_What is being asked_
Search the listing below for the word "سازی" and return each line that contains it.

_Data for the task_
==========

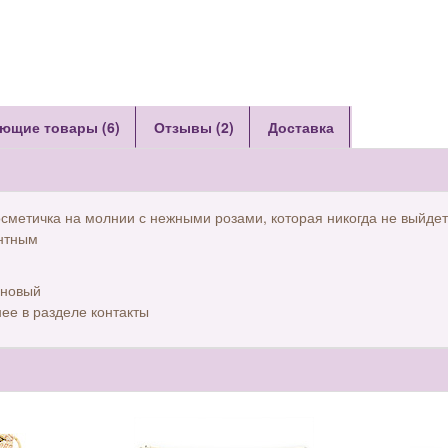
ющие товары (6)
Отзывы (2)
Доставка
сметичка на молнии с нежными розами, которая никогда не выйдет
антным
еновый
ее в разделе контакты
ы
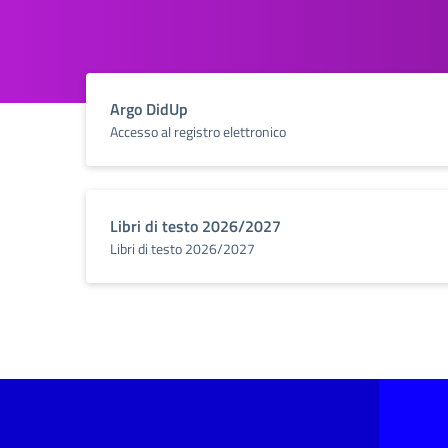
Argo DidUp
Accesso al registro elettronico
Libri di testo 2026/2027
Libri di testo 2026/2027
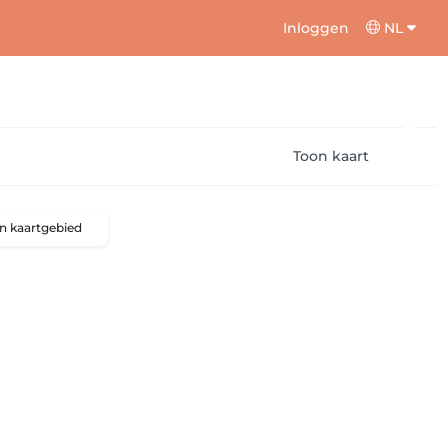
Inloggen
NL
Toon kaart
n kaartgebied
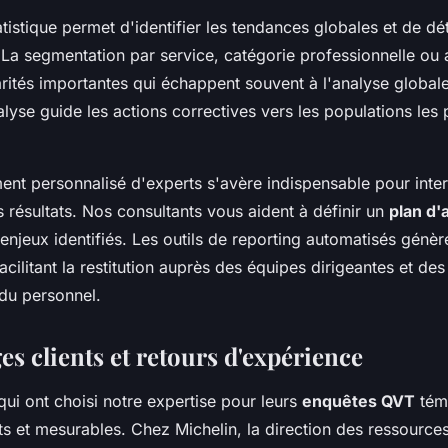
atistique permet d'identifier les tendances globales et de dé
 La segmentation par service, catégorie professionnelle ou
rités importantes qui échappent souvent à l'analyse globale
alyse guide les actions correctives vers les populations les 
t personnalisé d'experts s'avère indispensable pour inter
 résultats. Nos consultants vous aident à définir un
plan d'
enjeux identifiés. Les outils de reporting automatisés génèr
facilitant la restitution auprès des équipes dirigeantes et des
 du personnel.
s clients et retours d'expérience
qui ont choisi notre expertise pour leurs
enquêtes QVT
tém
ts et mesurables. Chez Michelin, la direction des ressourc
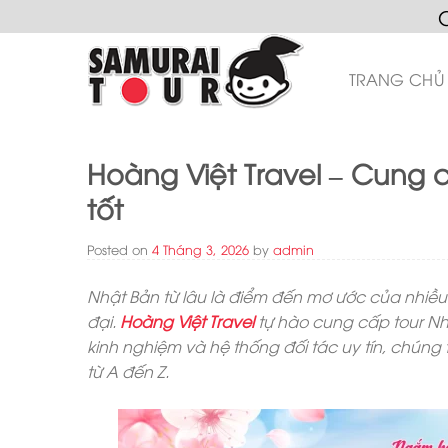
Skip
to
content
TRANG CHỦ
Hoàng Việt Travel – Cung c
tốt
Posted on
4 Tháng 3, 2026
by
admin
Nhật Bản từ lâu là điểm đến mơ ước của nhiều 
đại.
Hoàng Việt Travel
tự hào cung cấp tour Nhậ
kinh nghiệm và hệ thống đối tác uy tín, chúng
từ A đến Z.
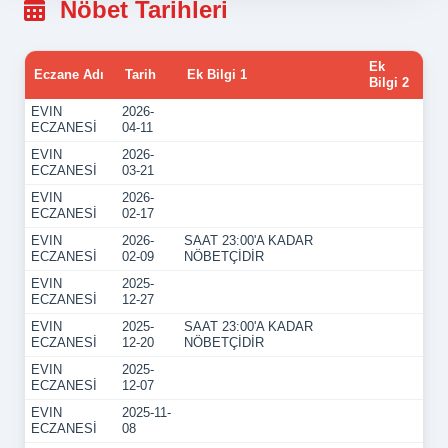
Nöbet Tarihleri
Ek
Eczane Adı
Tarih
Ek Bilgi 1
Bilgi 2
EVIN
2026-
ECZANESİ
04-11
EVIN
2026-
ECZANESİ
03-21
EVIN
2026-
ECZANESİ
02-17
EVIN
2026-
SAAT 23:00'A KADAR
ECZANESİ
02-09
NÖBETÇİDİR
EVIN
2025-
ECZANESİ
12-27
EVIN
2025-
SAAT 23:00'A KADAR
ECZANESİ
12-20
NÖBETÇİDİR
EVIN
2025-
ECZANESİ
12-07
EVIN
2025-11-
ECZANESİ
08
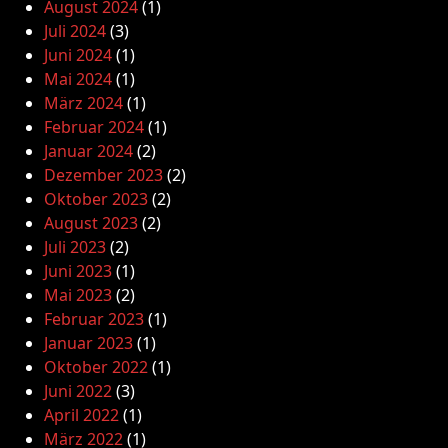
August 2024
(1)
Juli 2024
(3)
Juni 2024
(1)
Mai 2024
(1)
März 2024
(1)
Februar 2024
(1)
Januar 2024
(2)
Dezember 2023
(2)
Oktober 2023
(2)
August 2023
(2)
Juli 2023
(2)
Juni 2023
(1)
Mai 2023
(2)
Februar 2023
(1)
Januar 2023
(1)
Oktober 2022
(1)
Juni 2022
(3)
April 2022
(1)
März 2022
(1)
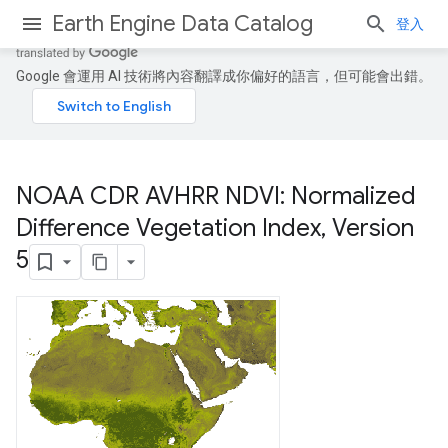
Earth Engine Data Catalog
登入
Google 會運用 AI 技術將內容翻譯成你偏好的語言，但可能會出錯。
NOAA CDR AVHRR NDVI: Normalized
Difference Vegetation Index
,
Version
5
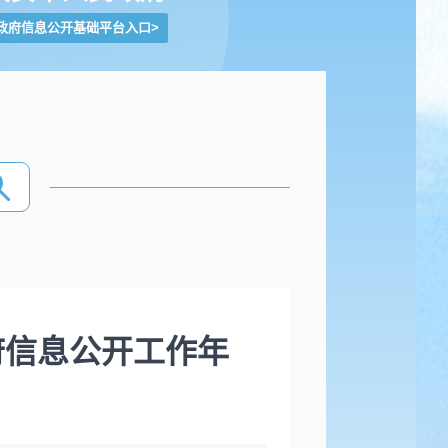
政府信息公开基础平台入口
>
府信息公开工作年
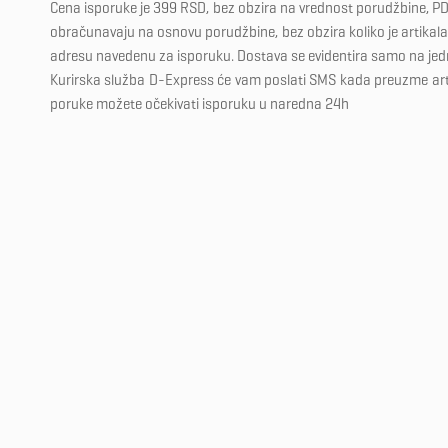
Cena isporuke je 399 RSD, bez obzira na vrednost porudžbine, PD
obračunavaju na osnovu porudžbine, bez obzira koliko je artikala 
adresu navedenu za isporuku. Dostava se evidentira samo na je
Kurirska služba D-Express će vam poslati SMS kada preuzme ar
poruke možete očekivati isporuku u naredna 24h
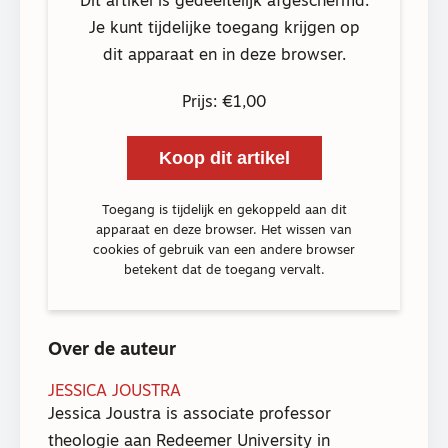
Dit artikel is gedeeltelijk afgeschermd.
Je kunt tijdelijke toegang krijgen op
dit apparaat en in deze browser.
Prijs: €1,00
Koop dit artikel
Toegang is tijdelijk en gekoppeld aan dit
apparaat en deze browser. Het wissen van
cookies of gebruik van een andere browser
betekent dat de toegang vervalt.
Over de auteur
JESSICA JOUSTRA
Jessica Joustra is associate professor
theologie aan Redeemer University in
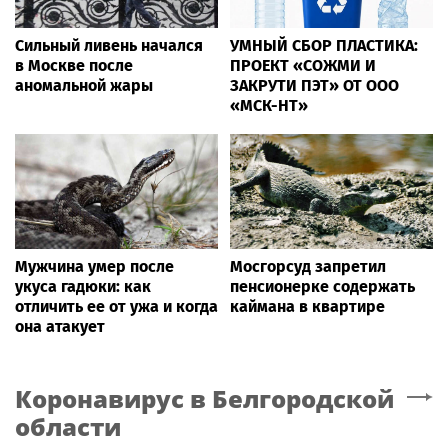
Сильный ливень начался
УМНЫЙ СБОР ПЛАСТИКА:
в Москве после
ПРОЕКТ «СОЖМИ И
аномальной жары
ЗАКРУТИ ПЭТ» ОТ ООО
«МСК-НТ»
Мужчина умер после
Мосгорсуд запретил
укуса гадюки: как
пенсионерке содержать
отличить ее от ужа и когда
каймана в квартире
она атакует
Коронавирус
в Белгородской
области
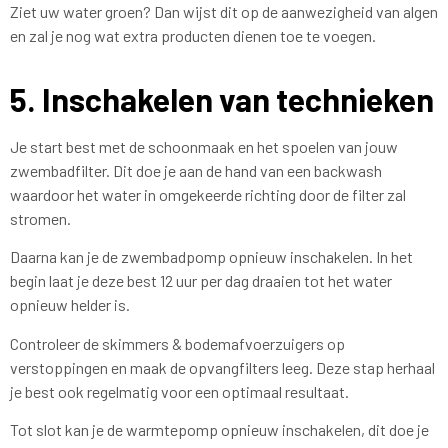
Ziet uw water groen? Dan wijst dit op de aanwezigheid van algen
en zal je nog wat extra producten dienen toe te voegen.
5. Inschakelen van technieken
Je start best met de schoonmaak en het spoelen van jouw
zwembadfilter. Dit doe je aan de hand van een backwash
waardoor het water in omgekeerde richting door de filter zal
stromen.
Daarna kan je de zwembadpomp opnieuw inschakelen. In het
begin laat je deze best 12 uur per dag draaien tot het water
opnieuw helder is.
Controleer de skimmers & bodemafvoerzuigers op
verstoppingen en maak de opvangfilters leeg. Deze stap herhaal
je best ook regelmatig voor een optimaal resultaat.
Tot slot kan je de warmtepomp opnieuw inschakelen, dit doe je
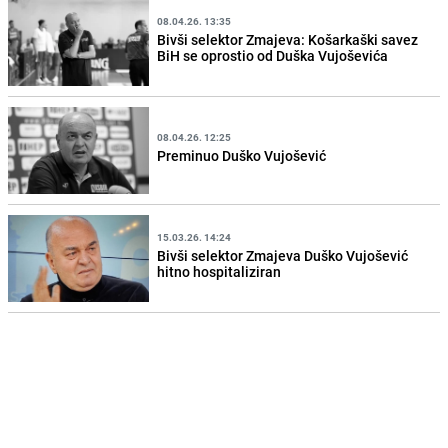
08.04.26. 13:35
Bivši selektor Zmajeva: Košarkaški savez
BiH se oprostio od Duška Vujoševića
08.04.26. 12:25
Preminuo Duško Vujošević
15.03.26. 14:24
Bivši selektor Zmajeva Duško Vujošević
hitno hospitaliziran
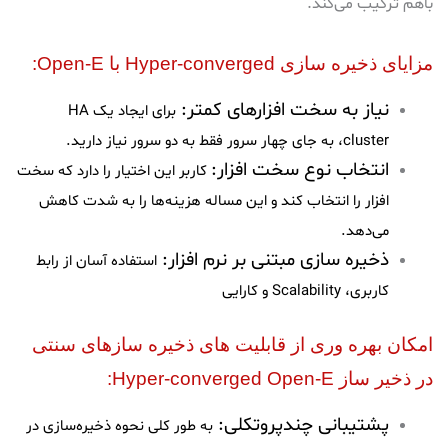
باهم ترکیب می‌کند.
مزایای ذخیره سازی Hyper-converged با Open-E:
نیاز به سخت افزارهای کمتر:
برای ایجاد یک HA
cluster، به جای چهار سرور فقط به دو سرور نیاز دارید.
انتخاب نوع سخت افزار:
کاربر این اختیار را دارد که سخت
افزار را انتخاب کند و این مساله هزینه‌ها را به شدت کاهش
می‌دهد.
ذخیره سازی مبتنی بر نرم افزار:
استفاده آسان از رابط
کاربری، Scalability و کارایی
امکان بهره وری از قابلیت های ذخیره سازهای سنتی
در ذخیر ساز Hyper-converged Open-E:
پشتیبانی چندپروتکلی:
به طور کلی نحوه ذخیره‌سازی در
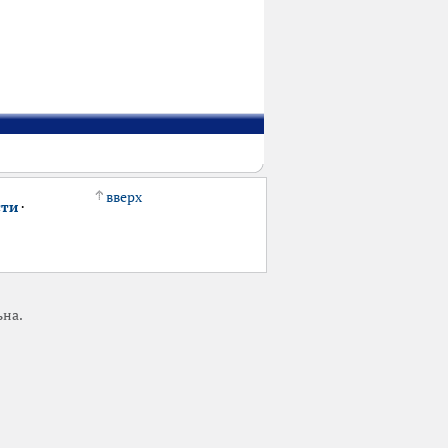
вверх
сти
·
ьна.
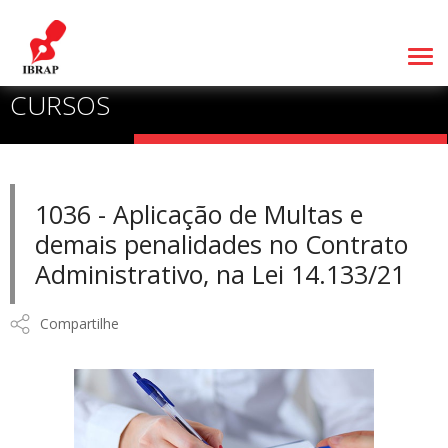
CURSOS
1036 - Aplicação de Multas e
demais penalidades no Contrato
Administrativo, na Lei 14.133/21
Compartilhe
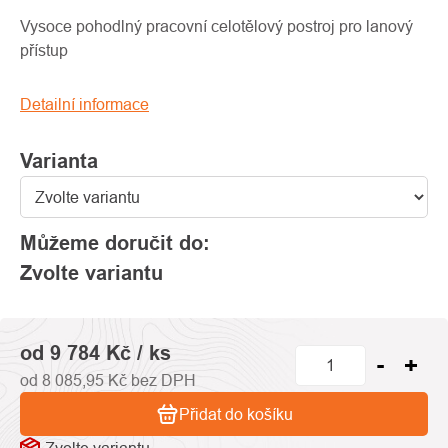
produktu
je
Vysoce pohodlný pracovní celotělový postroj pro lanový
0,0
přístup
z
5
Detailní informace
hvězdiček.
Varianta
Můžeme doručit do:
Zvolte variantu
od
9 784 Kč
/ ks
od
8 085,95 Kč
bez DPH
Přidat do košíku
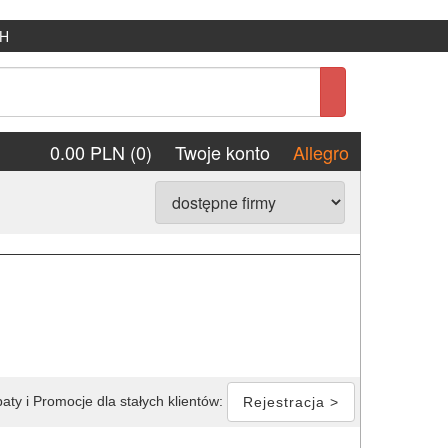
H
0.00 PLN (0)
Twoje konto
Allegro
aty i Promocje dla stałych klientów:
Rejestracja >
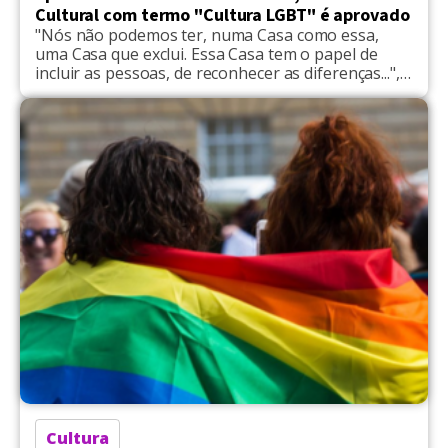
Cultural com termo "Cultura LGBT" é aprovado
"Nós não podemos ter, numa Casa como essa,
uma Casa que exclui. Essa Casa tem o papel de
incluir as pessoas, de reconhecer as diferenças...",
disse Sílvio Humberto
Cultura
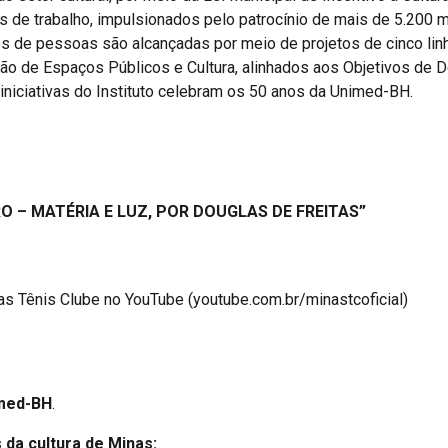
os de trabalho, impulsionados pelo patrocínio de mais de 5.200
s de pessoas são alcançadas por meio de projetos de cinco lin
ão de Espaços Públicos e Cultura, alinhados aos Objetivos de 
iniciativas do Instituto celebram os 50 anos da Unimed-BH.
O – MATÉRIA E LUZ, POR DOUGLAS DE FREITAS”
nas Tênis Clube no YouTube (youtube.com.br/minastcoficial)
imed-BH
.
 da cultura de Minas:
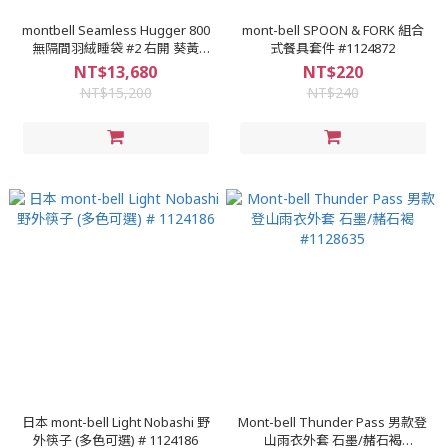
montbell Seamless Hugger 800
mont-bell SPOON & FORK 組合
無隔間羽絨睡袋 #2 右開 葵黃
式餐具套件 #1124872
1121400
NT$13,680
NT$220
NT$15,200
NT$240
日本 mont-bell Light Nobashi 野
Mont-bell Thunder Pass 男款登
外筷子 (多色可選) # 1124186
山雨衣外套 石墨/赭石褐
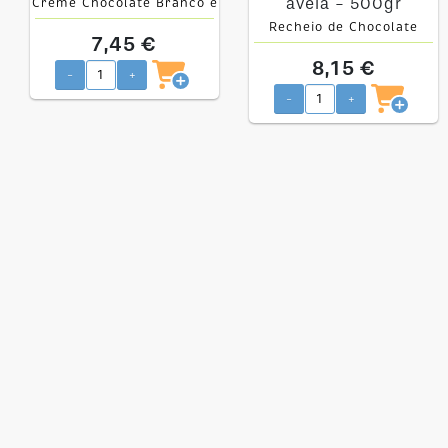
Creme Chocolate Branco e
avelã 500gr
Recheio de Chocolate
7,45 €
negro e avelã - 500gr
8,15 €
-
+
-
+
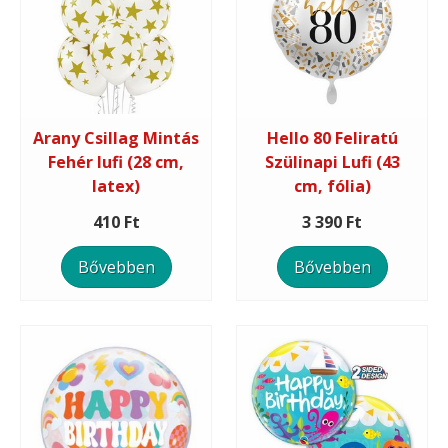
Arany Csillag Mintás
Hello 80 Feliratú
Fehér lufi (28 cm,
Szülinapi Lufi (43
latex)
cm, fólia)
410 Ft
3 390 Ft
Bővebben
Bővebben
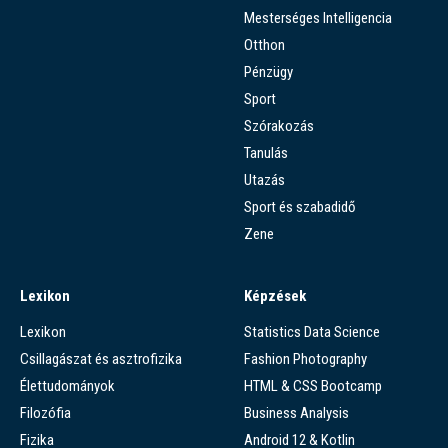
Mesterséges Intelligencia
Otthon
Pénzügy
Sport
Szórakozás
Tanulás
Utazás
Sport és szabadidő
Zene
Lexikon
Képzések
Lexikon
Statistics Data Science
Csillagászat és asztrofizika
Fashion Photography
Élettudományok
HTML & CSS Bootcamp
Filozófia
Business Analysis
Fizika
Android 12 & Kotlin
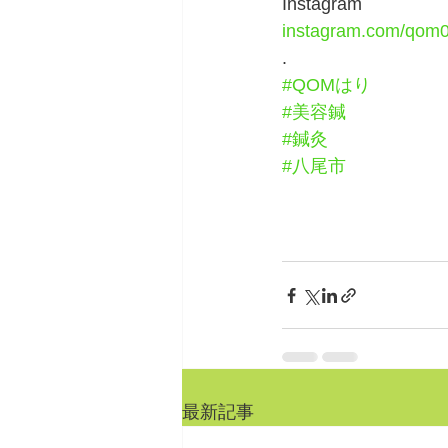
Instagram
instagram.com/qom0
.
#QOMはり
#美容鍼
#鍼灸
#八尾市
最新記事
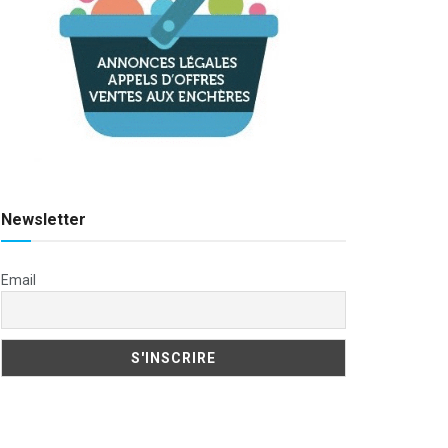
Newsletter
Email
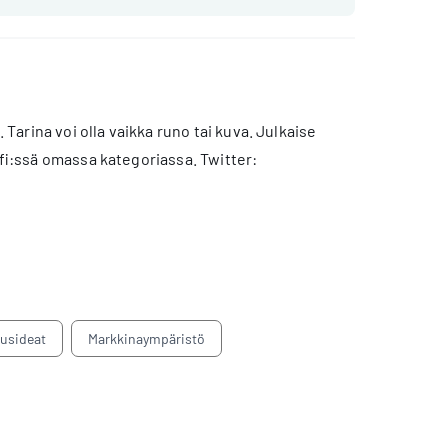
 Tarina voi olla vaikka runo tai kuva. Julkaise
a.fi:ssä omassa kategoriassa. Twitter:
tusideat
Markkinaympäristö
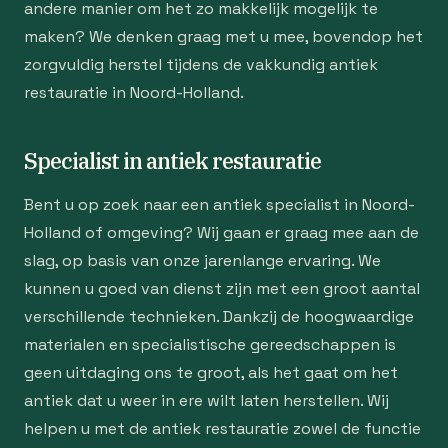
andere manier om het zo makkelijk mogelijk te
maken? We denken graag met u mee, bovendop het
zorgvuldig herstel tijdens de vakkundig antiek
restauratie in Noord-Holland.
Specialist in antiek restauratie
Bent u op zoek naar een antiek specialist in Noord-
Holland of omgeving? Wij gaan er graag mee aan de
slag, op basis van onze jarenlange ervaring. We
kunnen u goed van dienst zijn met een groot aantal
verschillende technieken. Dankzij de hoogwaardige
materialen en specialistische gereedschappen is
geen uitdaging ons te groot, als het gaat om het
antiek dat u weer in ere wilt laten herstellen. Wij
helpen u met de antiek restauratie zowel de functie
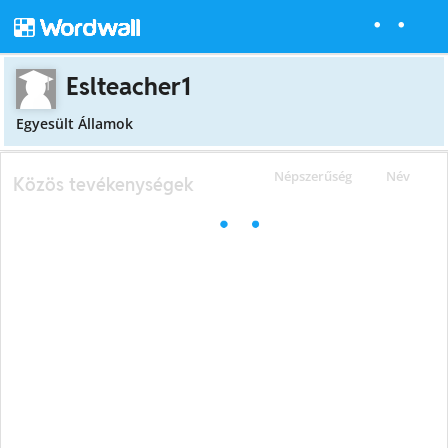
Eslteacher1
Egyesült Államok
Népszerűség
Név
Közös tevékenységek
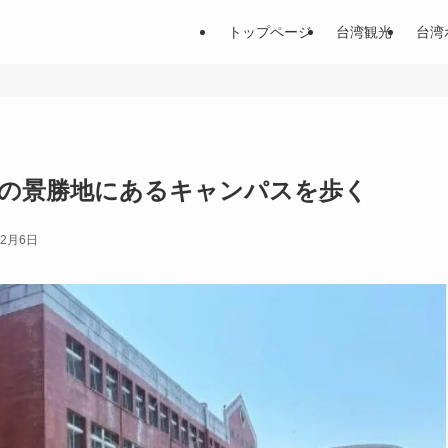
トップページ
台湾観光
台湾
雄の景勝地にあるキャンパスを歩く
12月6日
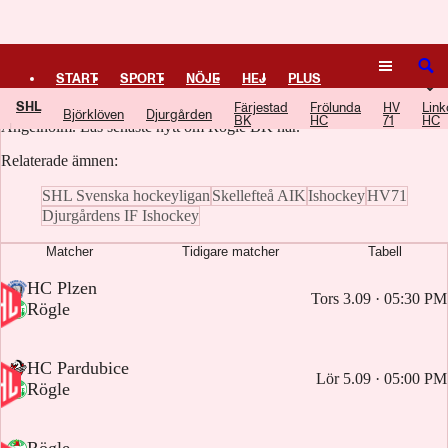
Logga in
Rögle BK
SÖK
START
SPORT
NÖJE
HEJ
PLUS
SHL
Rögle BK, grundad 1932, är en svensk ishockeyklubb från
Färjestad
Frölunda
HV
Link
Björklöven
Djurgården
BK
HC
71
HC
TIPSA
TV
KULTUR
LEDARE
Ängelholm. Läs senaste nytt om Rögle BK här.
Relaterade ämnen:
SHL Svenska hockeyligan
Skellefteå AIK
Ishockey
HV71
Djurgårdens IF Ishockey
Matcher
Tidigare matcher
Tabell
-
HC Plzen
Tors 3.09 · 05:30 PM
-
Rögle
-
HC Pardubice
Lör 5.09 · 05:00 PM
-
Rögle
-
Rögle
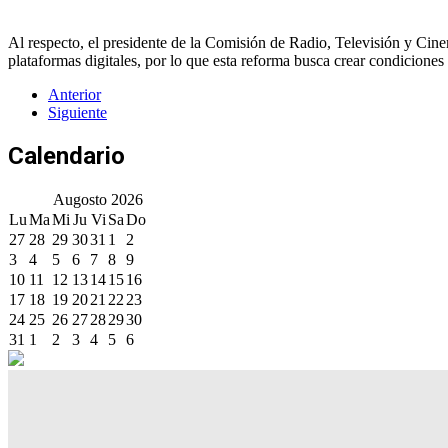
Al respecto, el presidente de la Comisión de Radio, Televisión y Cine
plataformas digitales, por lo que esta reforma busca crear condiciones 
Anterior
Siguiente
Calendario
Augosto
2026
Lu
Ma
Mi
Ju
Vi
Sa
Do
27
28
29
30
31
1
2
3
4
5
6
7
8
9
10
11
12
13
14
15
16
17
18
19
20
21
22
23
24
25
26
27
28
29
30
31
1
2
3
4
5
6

==========

_Solved problem_
مزایای ذخیره سازی Hyper-converged با Open-E:
ذخیره سازی مبتنی بر نرم افزار:
به طور کلی نحوه ذخیره‌سازی در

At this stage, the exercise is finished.